Match the following : \(\begin{array}{clcl} \text{(a)} & \text{Huffman Code} &…
2016
Match the following :
\(\begin{array}{clcl} \text{(a)} & \text{Huffman Code} & \text{(i)} & O(n^2) \\ \text{(b)} & \text{Optical Polygon Triangulation} & \text{(ii)} & \theta(n^2) \\ \text{(c)} & \text{Activity Selection Problem} & \text{(iii)} & O(n\lg n) \\ \text{(d)} & \text{Quicksort} & \text{(iv)} & \theta(n) \\ \end{array}\)
Codes :
- A.
(a)-(i), (b)-(ii), (c)-(iv), (d)-(iii)
- B.
(a)-(i), (b)-(iv), (c)-((ii), (d)-(iii)
- C.
(a)-(iii), (b)-(ii), (c)-(iv), (d)-(i)
- D.
(a)-(iii), (b)-(iv), (c)-(ii), (d)-(i)
Attempted by 326 students.
Show answer & explanation
Correct answer: C
Correct matching and brief reasons:
Huffman Code → O(n log n). Reason: Building the Huffman tree with a priority queue repeatedly extracts and inserts nodes, leading to O(n log n) time.
Optimal polygon triangulation → Θ(n^2). Reason: A common simple triangulation algorithm (ear clipping) runs in Θ(n^2) time for an n-vertex polygon.

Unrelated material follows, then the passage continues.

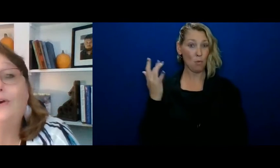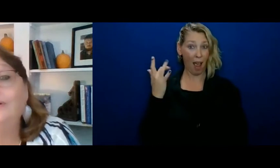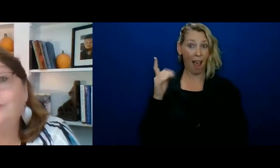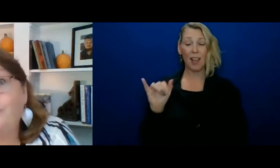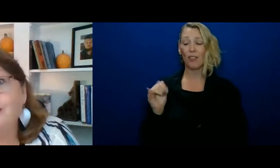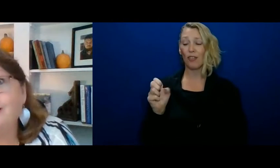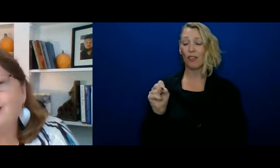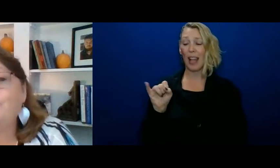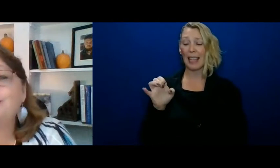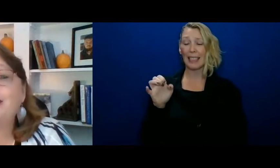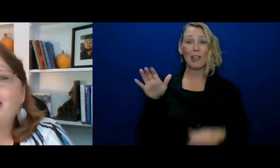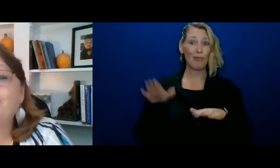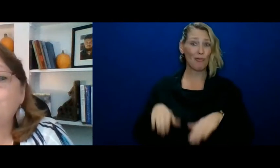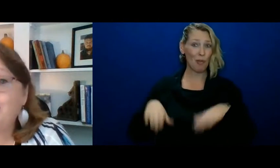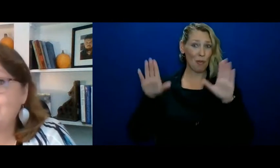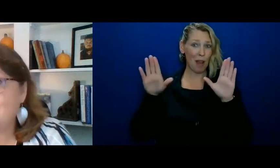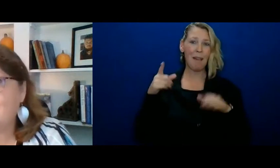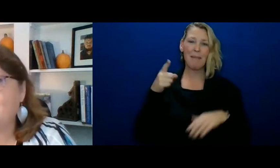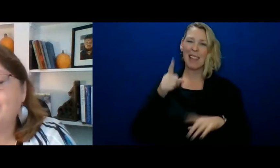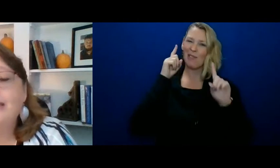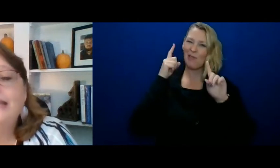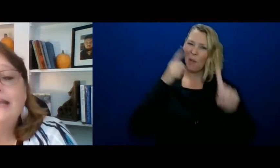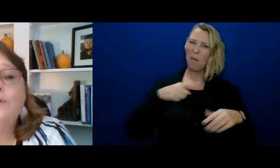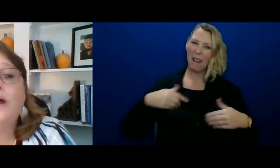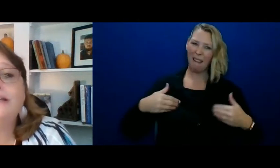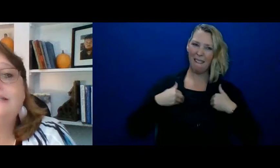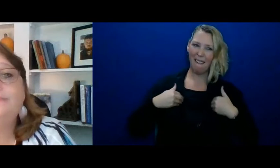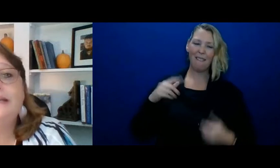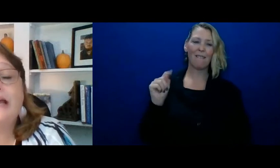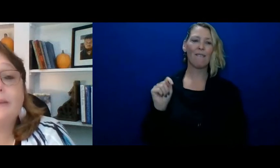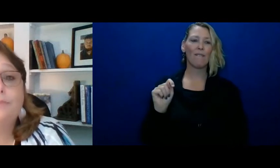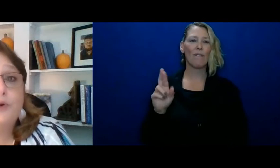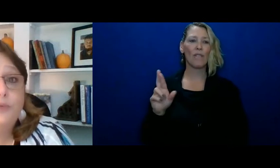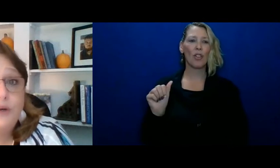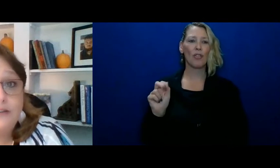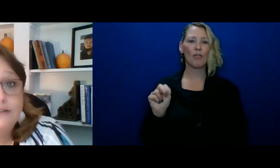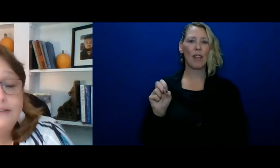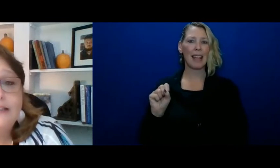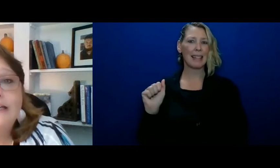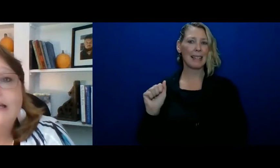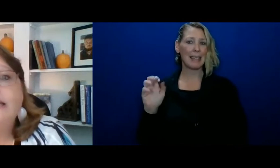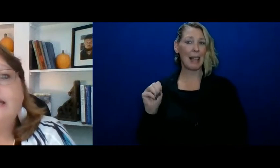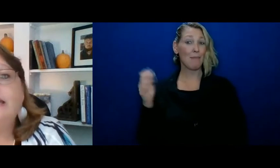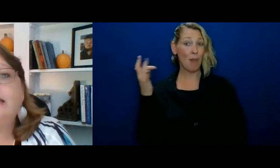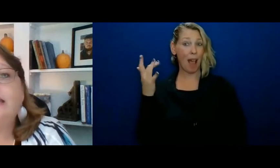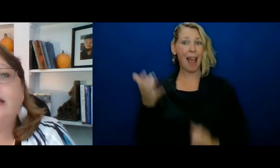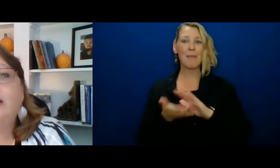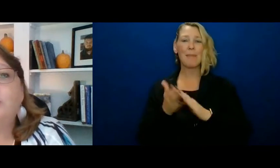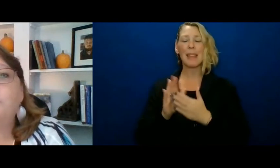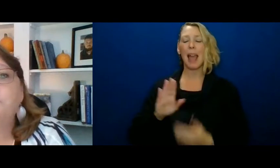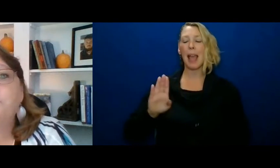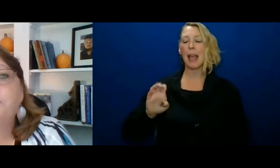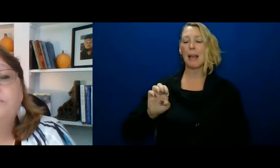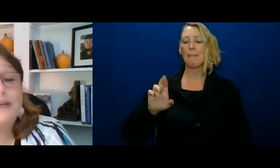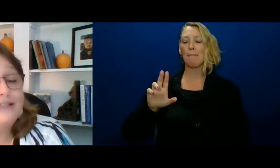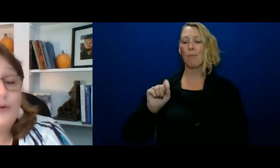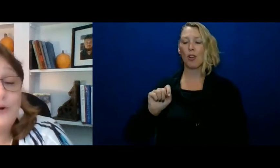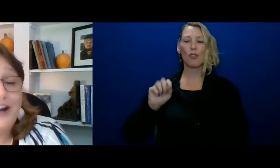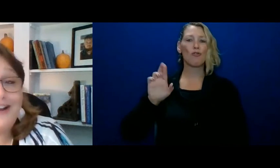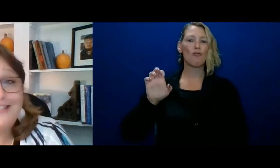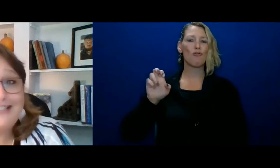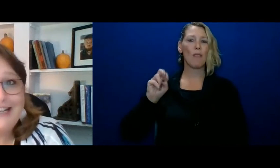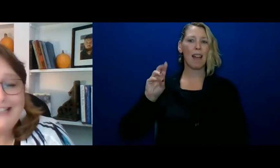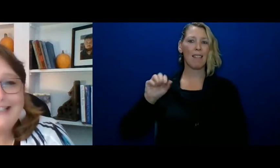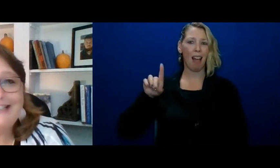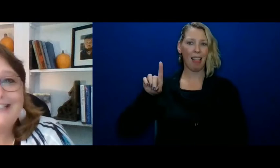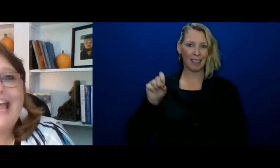his whole goal in life was to have a Trans Am. He wanted to be like Burt Reynolds in Best Little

Activity selection problem → Θ(n). Reason: After sorting activities by finish time, the greedy selection scans once to pick compatible activities, which is linear time.
Quicksort → O(n^2). Reason: Quicksort has average-case O(n log n) but its worst-case running time is O(n^2), which is the intended complexity here.